Document excerpt —

+ + + + + + +

The Armstrong case result should serve as a warning to all athletes that doping doesn’t pay.
This is the message from SA Institute for Drug-Free Sport Chairman, Dr. Shuaib Manjra, who says that it is heartening that after significant prevarication from the International Cycling Federation (UCI) they unequivocally accepted US Anti-Doping Agency’s (USADA) report yesterday, resulting in Armstrong being stripped of his seven Tour de France titles and banned for life.
“It seems as if the evidence against Tour De France seven time champion Lance Armstrong, accused of using and trafficking performance enhancing drugs, was so compelling that they had no other option,” says Manjra. “UCI also had to protect the integrity of the sport after their inability to deal with doping in their sport for such a long time despite numerous signs and warnings.”
Manjra says that the case against the US Postal Cycling team is beyond doubt, the most sophisticated doping programme in the history of sport and that the most concerning fact about this case is the systematic nature and sophistication of the Armstrong doping programme.

+ + + + + + +

Your objective — Repeat word for word the part of the text on the Armstrong doping case that opens with the words containing "The Armstrong case" and closes with "banned for life.".

Stored entries —
+ + + + + + +

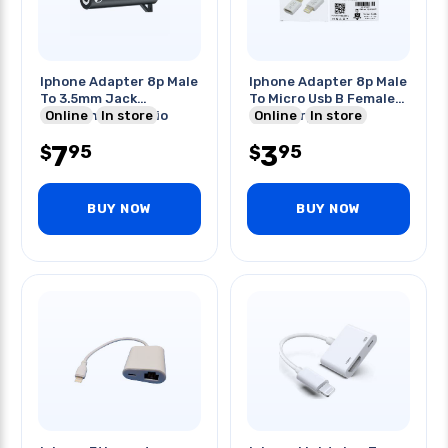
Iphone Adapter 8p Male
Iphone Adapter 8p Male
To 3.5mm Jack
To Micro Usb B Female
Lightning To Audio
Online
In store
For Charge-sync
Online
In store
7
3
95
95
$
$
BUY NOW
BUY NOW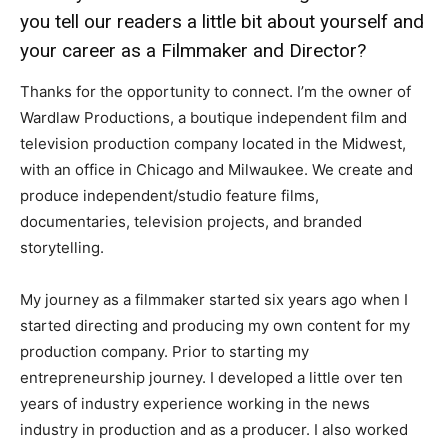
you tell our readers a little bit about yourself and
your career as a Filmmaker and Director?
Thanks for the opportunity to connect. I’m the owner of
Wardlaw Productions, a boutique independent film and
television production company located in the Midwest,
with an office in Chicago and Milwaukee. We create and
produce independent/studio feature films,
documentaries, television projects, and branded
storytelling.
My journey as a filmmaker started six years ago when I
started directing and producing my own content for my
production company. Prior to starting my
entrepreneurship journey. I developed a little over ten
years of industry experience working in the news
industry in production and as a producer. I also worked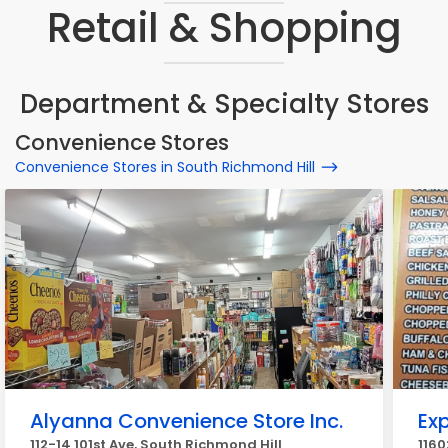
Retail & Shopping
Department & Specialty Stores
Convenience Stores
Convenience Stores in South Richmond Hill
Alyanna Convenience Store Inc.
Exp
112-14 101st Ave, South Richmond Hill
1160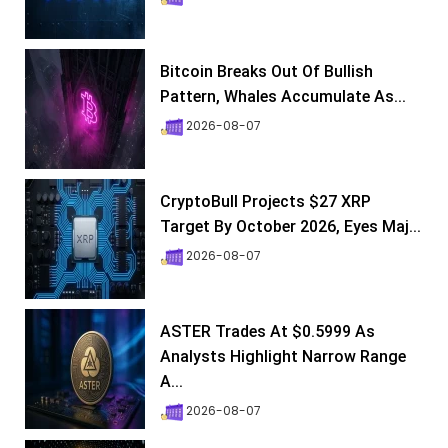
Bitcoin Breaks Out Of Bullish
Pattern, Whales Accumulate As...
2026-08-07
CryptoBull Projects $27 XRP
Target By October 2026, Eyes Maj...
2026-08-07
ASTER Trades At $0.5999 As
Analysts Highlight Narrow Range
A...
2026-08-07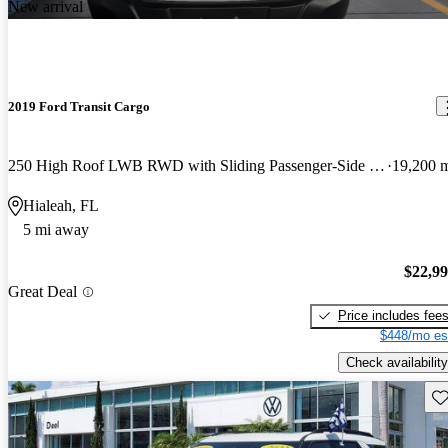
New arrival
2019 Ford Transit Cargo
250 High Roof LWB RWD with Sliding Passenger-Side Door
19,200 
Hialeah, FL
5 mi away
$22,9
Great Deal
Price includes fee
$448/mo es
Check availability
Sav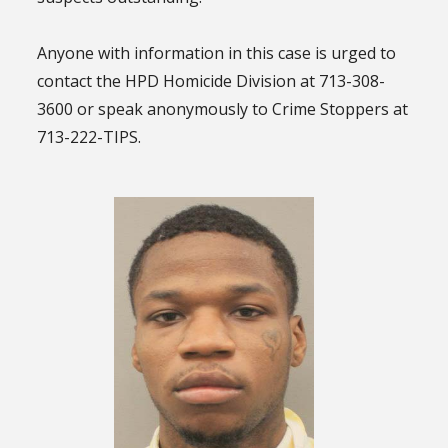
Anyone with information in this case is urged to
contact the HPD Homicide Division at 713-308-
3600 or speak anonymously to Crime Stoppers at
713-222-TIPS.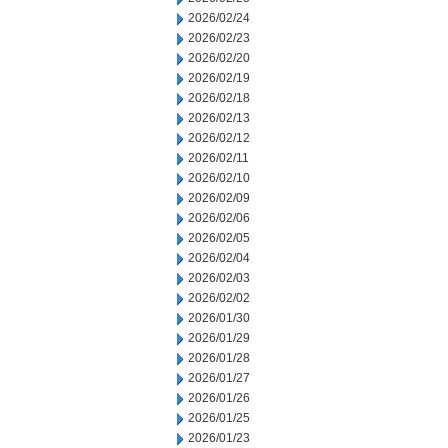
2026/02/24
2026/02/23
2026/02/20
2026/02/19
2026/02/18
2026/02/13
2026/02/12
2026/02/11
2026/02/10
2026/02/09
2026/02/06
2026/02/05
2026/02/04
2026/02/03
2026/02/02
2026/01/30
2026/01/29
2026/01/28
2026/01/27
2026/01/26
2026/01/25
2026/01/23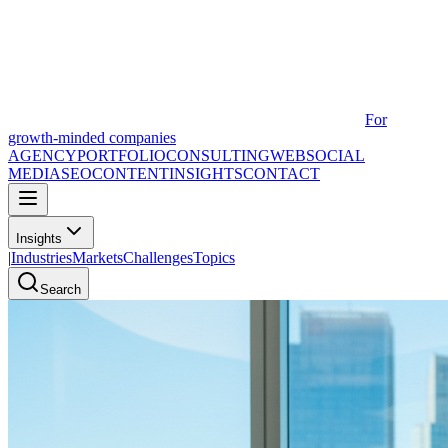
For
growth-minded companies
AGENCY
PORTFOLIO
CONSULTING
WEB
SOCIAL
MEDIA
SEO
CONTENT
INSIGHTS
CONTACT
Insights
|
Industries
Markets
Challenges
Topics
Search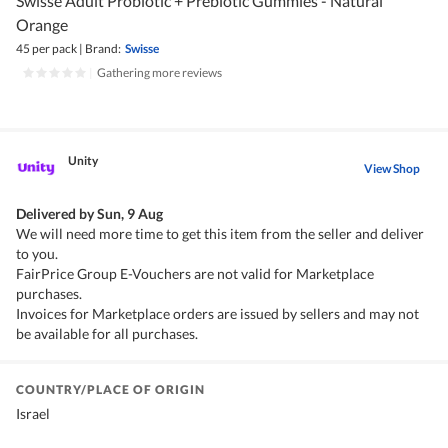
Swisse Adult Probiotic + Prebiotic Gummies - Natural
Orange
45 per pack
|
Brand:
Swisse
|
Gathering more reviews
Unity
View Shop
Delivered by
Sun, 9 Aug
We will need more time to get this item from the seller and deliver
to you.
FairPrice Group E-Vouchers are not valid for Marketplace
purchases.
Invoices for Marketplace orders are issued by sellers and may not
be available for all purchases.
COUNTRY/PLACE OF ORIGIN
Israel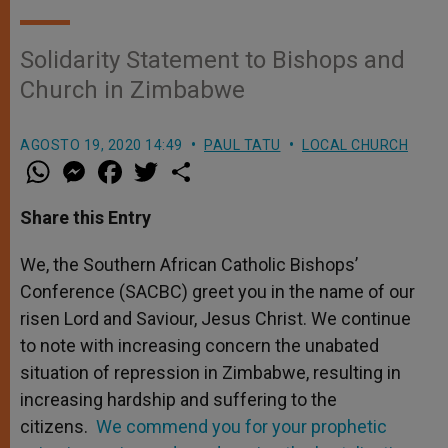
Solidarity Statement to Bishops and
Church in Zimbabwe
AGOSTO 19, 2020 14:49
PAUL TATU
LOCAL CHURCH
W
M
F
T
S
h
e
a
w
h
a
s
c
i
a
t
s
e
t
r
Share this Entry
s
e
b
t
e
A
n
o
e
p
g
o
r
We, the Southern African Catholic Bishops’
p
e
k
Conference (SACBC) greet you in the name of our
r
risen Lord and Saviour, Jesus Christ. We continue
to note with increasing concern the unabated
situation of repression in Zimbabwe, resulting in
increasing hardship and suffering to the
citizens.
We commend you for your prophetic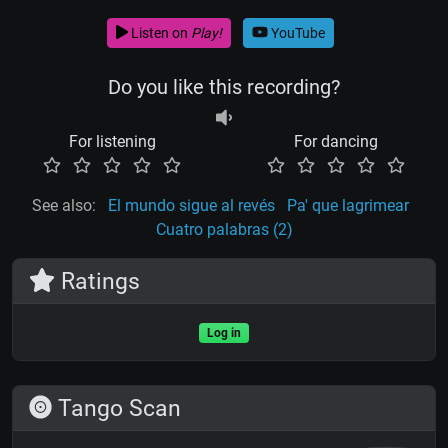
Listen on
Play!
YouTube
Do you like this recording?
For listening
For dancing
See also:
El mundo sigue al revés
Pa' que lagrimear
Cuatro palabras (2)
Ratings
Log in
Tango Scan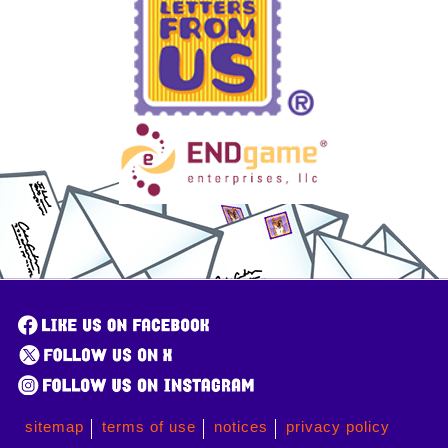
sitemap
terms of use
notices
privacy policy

+ + + + + + +

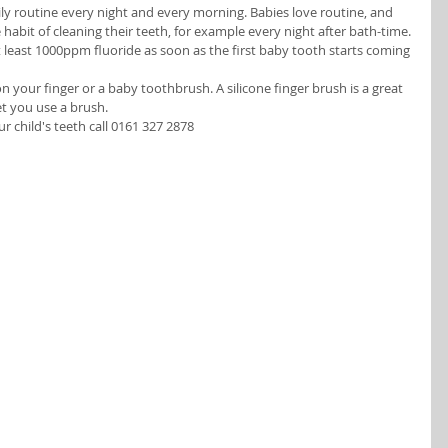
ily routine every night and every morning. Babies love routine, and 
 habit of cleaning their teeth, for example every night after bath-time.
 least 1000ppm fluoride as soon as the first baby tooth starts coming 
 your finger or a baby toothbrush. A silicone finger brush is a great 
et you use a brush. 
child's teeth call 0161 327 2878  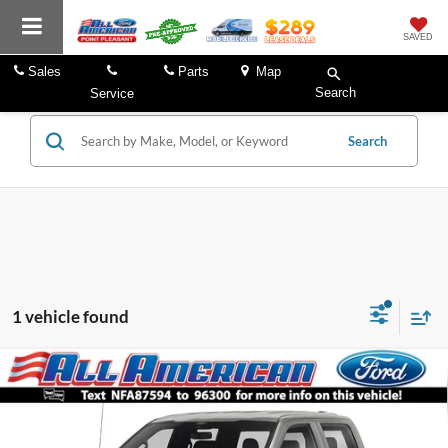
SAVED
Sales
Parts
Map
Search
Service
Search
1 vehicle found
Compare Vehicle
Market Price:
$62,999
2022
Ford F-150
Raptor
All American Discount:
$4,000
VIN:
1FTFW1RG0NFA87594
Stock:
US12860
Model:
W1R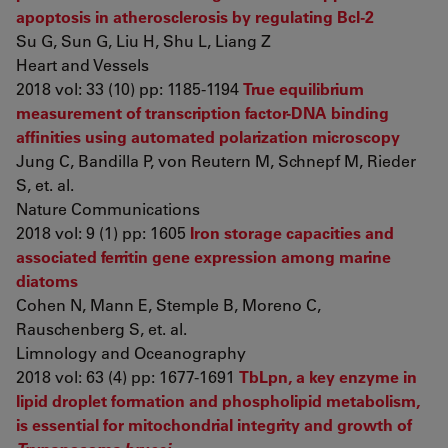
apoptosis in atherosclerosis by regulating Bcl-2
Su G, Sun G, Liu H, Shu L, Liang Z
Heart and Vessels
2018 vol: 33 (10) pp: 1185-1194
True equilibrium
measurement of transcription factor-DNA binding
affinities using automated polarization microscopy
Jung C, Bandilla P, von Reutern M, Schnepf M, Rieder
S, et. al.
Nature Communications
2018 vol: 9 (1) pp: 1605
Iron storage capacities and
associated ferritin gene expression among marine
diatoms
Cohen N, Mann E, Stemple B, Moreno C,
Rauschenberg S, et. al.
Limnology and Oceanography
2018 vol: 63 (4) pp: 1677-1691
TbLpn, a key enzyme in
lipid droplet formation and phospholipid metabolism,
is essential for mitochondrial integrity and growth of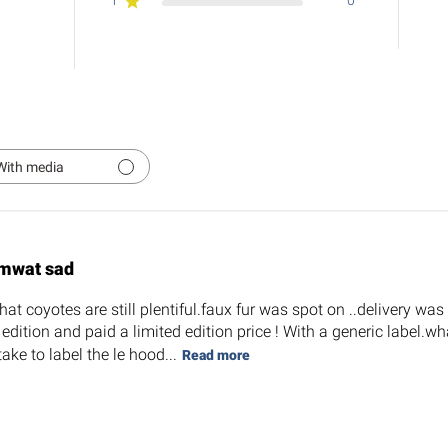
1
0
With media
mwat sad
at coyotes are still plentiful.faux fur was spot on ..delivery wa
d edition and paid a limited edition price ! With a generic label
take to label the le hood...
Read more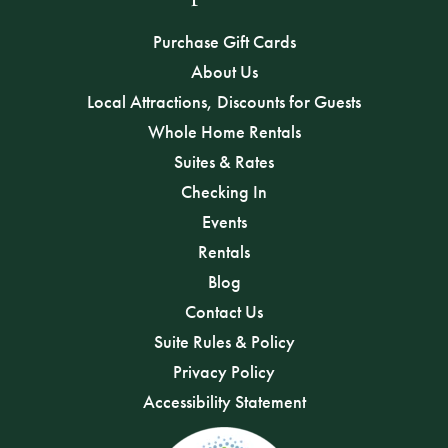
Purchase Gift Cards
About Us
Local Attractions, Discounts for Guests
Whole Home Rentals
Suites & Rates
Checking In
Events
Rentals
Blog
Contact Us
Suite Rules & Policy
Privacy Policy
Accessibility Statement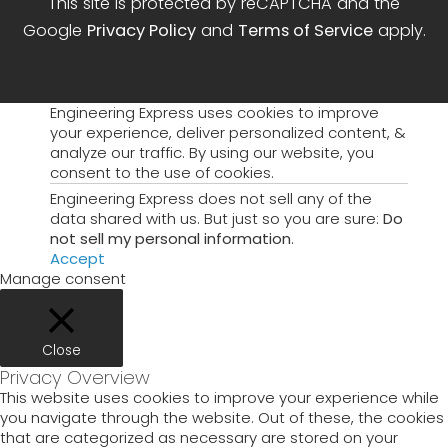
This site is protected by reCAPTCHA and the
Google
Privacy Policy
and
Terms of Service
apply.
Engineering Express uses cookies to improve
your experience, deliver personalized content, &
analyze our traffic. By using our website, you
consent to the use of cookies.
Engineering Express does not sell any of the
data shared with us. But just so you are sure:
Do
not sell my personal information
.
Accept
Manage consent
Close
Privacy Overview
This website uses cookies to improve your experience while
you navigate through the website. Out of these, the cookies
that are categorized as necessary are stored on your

+ + + + + + +

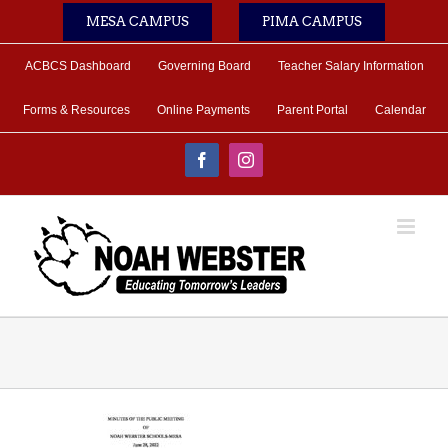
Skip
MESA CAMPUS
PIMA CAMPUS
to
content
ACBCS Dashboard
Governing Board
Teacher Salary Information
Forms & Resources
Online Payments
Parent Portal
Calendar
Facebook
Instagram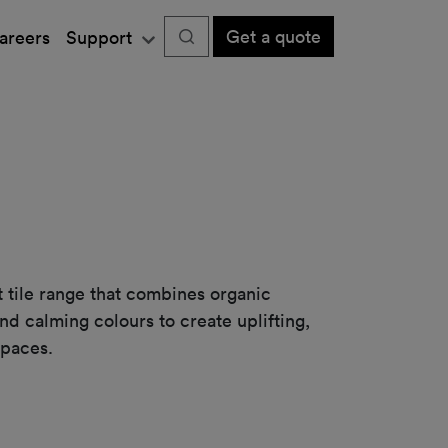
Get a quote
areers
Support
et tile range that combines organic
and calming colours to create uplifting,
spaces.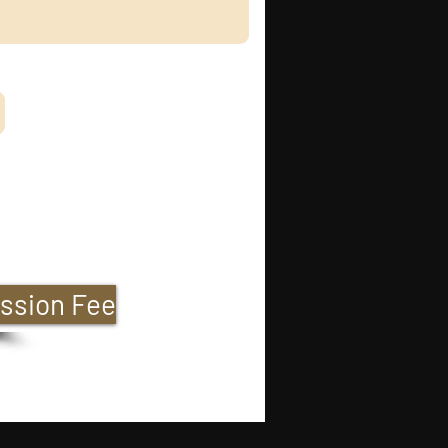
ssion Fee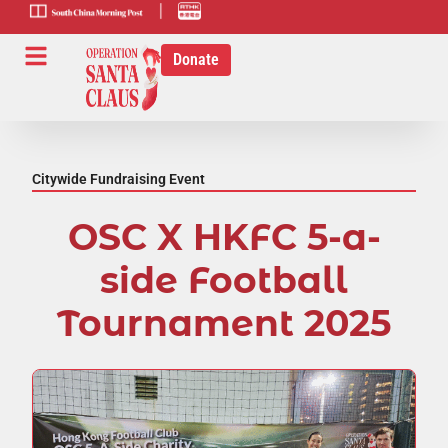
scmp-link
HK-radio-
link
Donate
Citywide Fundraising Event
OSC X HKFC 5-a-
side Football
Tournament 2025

+ + + + + + +

Answer below —
The Armstrong case result should serve as a warning to all athletes that doping doesn’t pay.
This is the message from SA Institute for Drug-Free Sport Chairman, Dr. Shuaib Manjra, who says that it is heartening that after significant prevarication from the International Cycling Federation (UCI) they unequivocally accepted US Anti-Doping Agency’s (USADA) report yesterday, resulting in Armstrong being stripped of his seven Tour de France titles and banned for life.